If 2016 was the year of single-item, no reservation restaurants; 2017 has been the year of the super hotel. First it was The Ned, Soho House’s landed cruise ship, taking over an old bank building in the city of London – featuring 252 bedrooms, nine restaurants and a rooftop bar, all of which have been filling our Instagram feeds since summer. Soon after, Robert Deniro and Nobu Matsuhisa brought one of their Nobu hotels to Shoreditch. Then The Mandrake Hotel opened in Fitzrovia and quickly became London’s most fashionable boutique hotel. The first hotel from Beirut-born Rami Fustok, The Mandrake has a cosy theatre for guests, 30 bedrooms and three suites – one of which includes a Bedouin tent-style bed. The Mandrake is also home to the first international offshoot of Serge et le Phoque.
Following the success of the original Hong Kong restaurant, Serge et le Phoque is the first London restaurant from interior design specialist Charles Pelletier and restaurateur Frédéric Peneau. Named after Peneau’s son and his imaginary pet seal, the restaurant is a spin-off of their Modern French restaurant which first opened in 2013. Soon after opening, Serge et le Phoque in Hong Kong received a Michelin star, plus a mention in the World 50 Best list.
Inside, the interior design is awash with Parisian chic. The large dining room is festooned with velvet upholstery, uncovered melamine tables and painted in a warm shade of ‘Millennial’ pink, accentuated by sympathetic lighting. The dining chairs are plush and memorably comfortable, but a little tight around the hips. (A number of prominent male restaurant critics will disapprove, I’m sure). I love the room, but hate the low ceiling and its infernal strip lighting.
At lunch, we’re greeted and led to our table by a restaurant manager who goes above and beyond to accommodate, happy to talk through the menu and to answer my (intentionally) difficult questions regarding both the menu and the restaurant’s interiors. Like the original Serge et le Phoque, the a la carte menu here is contemporary French adorned with subtle Asian influences.

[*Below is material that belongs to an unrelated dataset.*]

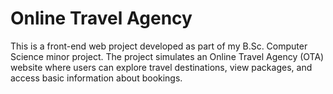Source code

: # Online Travel Agency
This is a front-end web project developed as part of my B.Sc. Computer Science minor project.
The project simulates an Online Travel Agency (OTA) website where users can explore travel destinations, view packages, and access basic information about bookings.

We begin with a dish of octopus (£16) that’s heavily charred and accompanied by a pool of ají Amarillo chilli sauce – a burst of sunshine both in colour and in taste. Also on the plate, slivers of pickled, palate-cleansing ginger counteract the dish’s overall richness. The slight overcooking of the octopus can be forgiven, though the inclusion of century egg, not mentioned in the menu description “as it puts some people off”, is completely unnecessary. Although less malodorous than its title suggests, the egg’s flavour is completely unsuited to the rest of the dish.
Even more baffling is a dish of foie gras (£14), diced and served raw with some carrots, baby turnips, coins of smoked eel and highly-prized Chinese artichokes. A crystal clear chicken broth is then poured onto the prettily-presented dish to ‘cook’ the foie gras. The result is a decent vegetable soup with profound depth of flavour imparted from smoked eel, though the foie gras’ gelatinous texture is less than pleasant.

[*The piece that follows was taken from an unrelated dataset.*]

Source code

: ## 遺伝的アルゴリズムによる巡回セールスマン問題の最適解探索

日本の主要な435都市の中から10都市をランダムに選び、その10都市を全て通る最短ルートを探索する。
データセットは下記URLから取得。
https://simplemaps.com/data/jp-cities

Better is a main of rare lamb noisettes (£26) joined by more smoked eel – thankfully. The lamb’s cooking and seasoning is spot-on, but the aerated mousse of pomme purée screams “style over substance,” unsuited to its convoying puddle of harissa. Of the two mains, grouse pithivier (£28) is far superior. This dome of puff pastry is generously-sized and split down the middle to reveal layers of foie gras, mushroom duxelle and blushing grouse. The pithivier is remarkable, even though it lacks sauce and the accompanying trompette mushrooms taste of little more than cooking oil. On the side, spears of tender stem broccoli (£6) are absolutely delightful, spiked with plenty of miso and a welcome heavy-handed scattering of sesame seeds.
To finish, a dome of fluffy rum baba (£8) is drenched with booze and modestly crowned with a quenelle of Chantilly cream, diced mango and fresh passion fruit. Sorrel sorbet (£6), on the other hand, is far removed from the unexciting perfunctory examples available in almost every other restaurant. With profound herbal flavour, not unlike parsley, the sorrel is dressed with grassy olive oil and a whisper of fresh thyme, lending outstanding sweet-savoury balance.
Any cooking that pushes boundaries deserves at least some respect, even when it’s more far more disastrous than the less enjoyable dishes at Serge et le Phoque. The space is stunning and the service strikes a perfect balance between professional formality and comfortingly casual. Alas, some of the dishes are fussy and over-embellished – demonstrating tremendous skill, but essentially falling flat. Desserts are great, though.
Serge et le Phoque can be found at The Mandrake Hotel, 20-21 Newman Street, London, W1T 1PG.